Article Preview
TopIntroduction
Information retrieval (IR) is the science of searching information in documents relevant to a given query, from within large stored collections. The fundamental challenge of an information retrieval system (IRS) resides in matching between an information requirement statement, precisely a user’s query, and a collection of documents by ranking each one according to its importance for the query.
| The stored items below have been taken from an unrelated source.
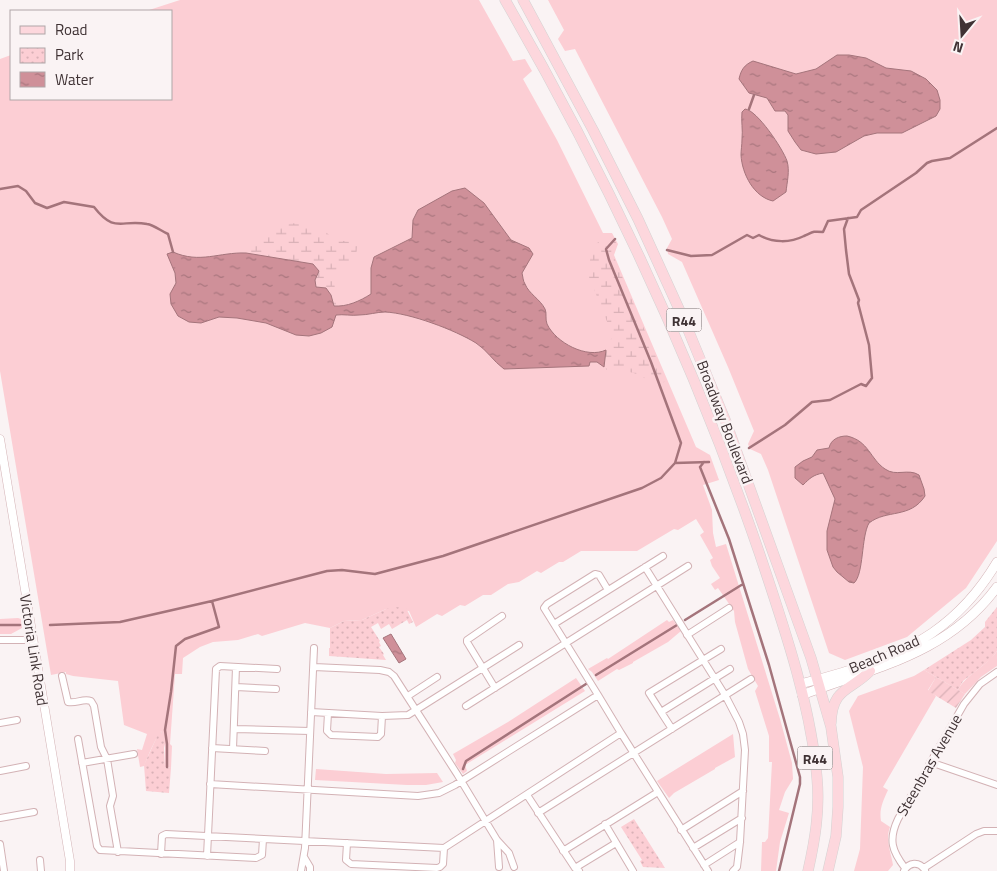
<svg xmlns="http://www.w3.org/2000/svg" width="997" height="871" font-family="'Titillium Web',sans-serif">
<defs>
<pattern id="wetland-marsh" width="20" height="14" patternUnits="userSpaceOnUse" patternTransform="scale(1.25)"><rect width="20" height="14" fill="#fcced4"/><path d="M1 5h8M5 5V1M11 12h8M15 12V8" fill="none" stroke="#d9b1b7"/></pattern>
<pattern id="park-dots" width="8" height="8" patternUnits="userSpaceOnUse" patternTransform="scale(1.25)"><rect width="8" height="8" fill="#fcced4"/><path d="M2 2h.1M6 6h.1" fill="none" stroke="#d9b1b7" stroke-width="1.8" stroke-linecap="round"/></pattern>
<pattern id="garden-furrows" width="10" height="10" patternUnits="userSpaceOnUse" patternTransform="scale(1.25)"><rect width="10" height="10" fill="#fcced4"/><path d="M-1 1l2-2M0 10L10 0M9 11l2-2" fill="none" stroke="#d9b1b7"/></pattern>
<pattern id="water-ripples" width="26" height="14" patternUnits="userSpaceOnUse" patternTransform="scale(1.25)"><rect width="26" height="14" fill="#cf9099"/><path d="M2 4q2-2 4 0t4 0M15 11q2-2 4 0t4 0" fill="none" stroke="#a9767e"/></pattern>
</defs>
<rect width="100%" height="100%" fill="#faf3f4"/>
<path fill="#fcced4" d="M180 0H479L513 61 525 59 532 71 523 79 557 140 603 233H612L618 244 614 255 696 447 710 455 719 480 703 485 712 510 713 533 716 547 726 544 780 719 792 763 793 779 785 792 779 810 789 813 780 842 776 871H761L762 842H765L768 838 772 762H769V736L755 691 758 686 748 669 735 622 734 611 718 588 715 590 711 584 720 578 712 566 710 560 713 558 700 535 704 532 696 519 678 530 674 529 637 551H581L563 562H559L541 573 537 571 519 582 508 584 491 595H483L465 606 460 605 442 616 437 614 416 627 409 611 386 609 362 620 344 621 330 628 305 623 262 636 258 634 238 640 213 642 200 647 183 658 182 674H175L170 744 172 746 171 768 164 767 165 748 161 731C153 743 149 754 144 766L140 767 137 749 142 750 147 734 124 725 118 681 73 676 66 674V672L51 675 0 371V59L11 55V99H171V11H146Z
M548 0H997V541L966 588 907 637 845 660 829 653 768 470 761 454 750 449 748 444 754 431 728 367 682 262 668 254 667 248 672 239 662 217 575 49 565 51 558 39 564 30Z
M18 618 21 619 22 628 11 634H0V619Z
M667 620 669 622 673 620 681 631 668 642 633 662V663L619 670 617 669 598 681 592 672 588 669 607 658 608 659Z
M997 651V666L981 677 965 694 958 690C967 673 986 667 997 651Z
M924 670 936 677 928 690 936 696 883 787 888 790C883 801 879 809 881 821L890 827C885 840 891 852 893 865L888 871H854L860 849 863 767 849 711 858 696 914 676Z
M576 678 585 691 465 765 467 771 463 774 455 763 456 760 453 754 508 722Z
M733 734 735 757 715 768V769L674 793 669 798 657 781Z
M316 769 386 774 437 773 443 782 426 785H407L315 780Z"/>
<path fill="url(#wetland-marsh)" d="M291 223 320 227 335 240 353 242 357 246 356 260 353 266 335 270C332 281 337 294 336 306H333L331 295 316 287 315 280 319 271 313 264 238 252 253 242Z
M609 237 614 238 616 243 613 255 663 374 665 381 662 384 654 385C641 373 624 369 607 370L604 367 606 350 612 337 608 324 589 277 591 246Z"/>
<path fill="url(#park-dots)" d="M395 607 406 608 413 622 409 624 407 620 392 629 389 624 381 629 378 623 371 627 380 641 379 642 381 646 379 647 384 654 383 655 386 660 329 656V648H330V628L344 621 362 620 386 609Z
M997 607V651L991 659 963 681 958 690 924 670 971 640 985 627V622Z
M160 730 164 738V767L171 768 169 793 146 791 144 765Z
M634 819 665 868 643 867 640 861 642 860 621 827Z"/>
<path fill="url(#garden-furrows)" d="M936 677 965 694 956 708 928 691Z"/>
<path fill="url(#water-ripples)" stroke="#a4747b" d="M837 55H849L866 58 886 68 911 71 926 79 937 90 940 100V109L936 116 902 133H877L864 136 836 152 816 154 801 150 795 142 788 131V115L785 111H775L767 98 749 93 739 79C741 70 744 65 753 61L796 74 816 69Z
M745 109C757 110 783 149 787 161 790 171 787 182 786 192L773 201C754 197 742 174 741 155 741 150 742 145 742 139 743 130 741 121 742 112Z
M465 188 484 203 511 240 529 248 533 254 522 273C523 277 523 281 525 284 529 294 540 299 545 309 547 313 545 319 547 324 556 343 587 359 606 350L604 367 597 362H590L589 366 504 369C493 361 487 350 476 343 455 330 410 313 385 312 377 312 368 315 359 315 351 316 344 314 336 315L332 327 321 333 309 336 296 335 266 323 237 318 219 317 201 323 189 322 178 316 171 304 170 294 176 283 175 273 167 254 173 252C200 264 219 252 246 253L313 264 319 271 315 280 316 287 326 288 331 295 334 306C347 307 360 301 371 294V268L374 257 412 238 413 220 418 210 452 191Z
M847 436C869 441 870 459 885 469 896 477 908 468 919 475L924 489 925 496C910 519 887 509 869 523 861 537 864 574 854 583L849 582 837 572 833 567 827 550V531L835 499 824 475 823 473C813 475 810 478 803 485L795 478V467L803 461 812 457 817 450 829 448C831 439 839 436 847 436Z
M391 634 406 659 399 663 383 638Z"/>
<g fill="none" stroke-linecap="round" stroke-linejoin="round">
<path stroke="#a4747b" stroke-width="2.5" d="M749 109 754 95
M0 189 18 186 26 191 35 203 47 208 64 202 94 207C115 234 121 219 147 224 154 225 161 231 168 234L173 252
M667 250 691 256 712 255 747 235 753 238 759 235C773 243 790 243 804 236 813 232 812 231 823 232L828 221 857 217 861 210 916 173 927 163 932 161 950 158 997 128
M749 448 785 425 812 402 830 400 861 384 866 386 872 378 869 345 858 303 859 300 849 274 846 250 844 229 848 218
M704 462 700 467 729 539 769 665 800 777V784L779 871
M675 463 709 462
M685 620 743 584
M0 625H20
M50 625 120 622 212 601 327 571 342 570 375 574 443 556 642 488 661 478 675 463 681 443 651 362 609 260 606 249 615 239
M596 675 677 625
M167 767V744L165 730 171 692 176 646 185 639 219 627 212 601
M463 769 466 761 586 684"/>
<defs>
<path id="minor" d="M645 567 725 695 739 722 743 734 745 750 740 842 737 867 733 871
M554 624 663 556
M687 635 729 608
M0 640H33
M721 649 649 693 661 712 730 669
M314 667 380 670 389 672 394 676 457 774 497 840 509 853 514 867
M62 676 68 702C76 704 83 698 91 701L94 706 101 747 107 759 113 796 110 806 118 852
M236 687 276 689
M495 688 467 642V640L502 616
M598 695 544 608 547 604 595 574 599 575 608 590
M408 696 437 677
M466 706 688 566
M311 712 382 716 408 715 519 645
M661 712 672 729
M328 713 327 731 331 735 378 737 381 734 382 716
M0 723 17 720
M234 729 310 731
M78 739 97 846 100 850 256 858 262 855 263 839
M212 748 265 751
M233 749 236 667
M930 762 997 785
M82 763 134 754
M0 771 26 766
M210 784 418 796 439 793 455 785 598 695 621 733
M527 795 575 868 579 871
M538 813 751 679
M0 818 34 812
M605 824 633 871
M681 830 743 791
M497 840 499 867
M347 843 346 860 351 864 437 868 440 867 443 864 444 848
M0 844 4 871
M693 848 742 818
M563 851 658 792
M161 854 162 836 166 834 444 848 621 733 708 871
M207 856 216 669 220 666 277 669
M304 857 310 867V871
M40 860 41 871
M704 865 740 842
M575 868 616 843
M905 868C892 851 888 840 898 819L964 704 980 684 997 672
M924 868 976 834 984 831H997
M301 871 305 848 314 648
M904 871C909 862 919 861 925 870"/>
<path id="tertiary" d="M0 439 70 861V871"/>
<path id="secondary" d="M800 684C841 674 897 657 932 633 958 615 981 589 997 562
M802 695C876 667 948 654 997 587"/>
<path id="primary" d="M505 0C607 176 694 362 760 555 783 624 811 705 817 778 820 810 815 840 808 871
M523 0 593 130 638 219 684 320 726 422 811 658 831 727 838 777V807L836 836 828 871
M831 723C832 687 851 691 870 671"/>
</defs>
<use href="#minor" stroke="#d3b2b5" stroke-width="8"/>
<use href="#tertiary" stroke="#d3b2b5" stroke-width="9"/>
<use href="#secondary" stroke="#d3b2b5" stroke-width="10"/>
<use href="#primary" stroke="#d5d2d2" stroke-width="11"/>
<use href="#minor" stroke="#fff" stroke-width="6"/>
<use href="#tertiary" stroke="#fff" stroke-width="8"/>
<use href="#secondary" stroke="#fff" stroke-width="9"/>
<use href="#primary" stroke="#fdd7dd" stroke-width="10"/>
</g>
<g text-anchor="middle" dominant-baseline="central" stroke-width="5" stroke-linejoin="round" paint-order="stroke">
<g fill="#faf3f4" stroke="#776c6e" stroke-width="1">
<rect x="666.5" y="308.5" width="35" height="23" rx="4"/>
<rect x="797.5" y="746.5" width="35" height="23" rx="4"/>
</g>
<g font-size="14" font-weight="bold" fill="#3f3234">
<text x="684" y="320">R44</text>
<text x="815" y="758">R44</text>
</g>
<g font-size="15" fill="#3f3234" stroke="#faf3f4">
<text transform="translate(725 422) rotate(69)">Broadway Boulevard</text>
<text transform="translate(34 650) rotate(81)">Victoria Link Road</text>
<text transform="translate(884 654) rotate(-23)">Beach Road</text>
<text transform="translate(929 765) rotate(-60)">Steenbras Avenue</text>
</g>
</g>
<rect x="10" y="10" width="162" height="90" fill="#faf3f4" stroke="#afa6a7"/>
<rect x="20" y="26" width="25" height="8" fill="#fdd7dd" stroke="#afa6a7"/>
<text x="55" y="35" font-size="15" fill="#3f3234">Road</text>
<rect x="20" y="48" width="25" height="15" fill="url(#park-dots)" stroke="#afa6a7"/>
<text x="55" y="60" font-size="15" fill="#3f3234">Park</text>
<rect x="20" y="72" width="25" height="15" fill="url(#water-ripples)" stroke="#afa6a7"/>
<text x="55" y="85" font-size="15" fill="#3f3234">Water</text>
<g transform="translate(962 35) rotate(198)" stroke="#faf3f4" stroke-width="4" paint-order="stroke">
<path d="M0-4L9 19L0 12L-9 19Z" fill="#3f3234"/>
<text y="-8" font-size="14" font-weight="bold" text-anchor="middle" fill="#3f3234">N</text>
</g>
</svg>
During the past decades, a huge amount of research was done to build a ranking model to retrieve the best relevant documents. Generally, a ranking model is either constructed with probabilistic methods or modern machine learning methods. The algorithm is based on the frequency of words, considering that a document is a set of words, often called a word bag. With these models, if a user enters a simple query, for example, “what is information retrieval” in a given IRS, hundreds of thousands, if not million results are retrieved and ranked. However, sometimes a large amount of time is spent just to get a small piece of information in those documents which are considered relevant. The amount of effort put in by the user, either satisfies or dissatisfies the user in gaining the necessary information knowledge. It was mentioned before that real users tend to give up easily when searching for information in the retrieved documents (Verma et al., 2016). Therefore, the concept of relevance no longer remains in just ensuring relevant information is available in the document but also the amount of effort needed in finding relevant information (Yilmaz, 2014).
Two widely used methods evaluate the effectiveness of information retrieval systems. The first method is called the collection-based method and it is often referred to as the Cranfield approach (Cleverdon, 1991). This approach is based on a document collection (corpus), a set of topics that contain the query, title and description to define a user’s need, and a set of relevance judgments pointing out the relevant documents in the collection to each topic, often judged by topic experts. So, to evaluate the effectiveness of IRS, the scores for the systems are generated using the retrieved ranked list of documents by the systems and the relevance judgment. The scores are calculated using evaluation indicators such as precision, recall, mean average precision, and others (Clough & Sanderson, 2013). The second evaluation method is the user-based evaluation. This approach is based on the interaction between the user and the IRS which is defined by the user’s environment such as his/her educational background, the context, subject expertise, and his/her perspective like the search goal (Park, 1994).
Comparing both the evaluation methods, the system-based and the user-based evaluation can match each other’s results (Al-Maskari, 2008). However, previous research has shown there is a broad gap between these two approaches, given that the collection-based method makes many hypotheses about what the real user looks for to satisfy his/her information needs. Additionally, there are many other assumptions to simplify the relevance evaluation (Allan et al., 2005). So, the mismatch between the two evaluation methods is due to the dissension between what the expert judges consider as relevant documents, and what the real users need to satisfy their information demand. The user’s need is specified as document utility (Turpin & Hersh, 2001). Evaluating IR relevance by documents utility in a semantic and pragmatic view was argued by Saracevic (1979) in earlier research (Saracevic, 1975) as follows: “it is fine for IR systems to provide relevant information, but the true role is to provide information that has utility-information that helps to directly resolve given problems, that directly bears on given actions, and/or that directly fits into given concerns and interests. Thus, it was argued that relevance is not a proper measure for a true evaluation of IR systems. A true measure should be utilitarian.” Following that, Yilmaz et al. stated that relevance is about how documents found by the retrieval system are useful (2014).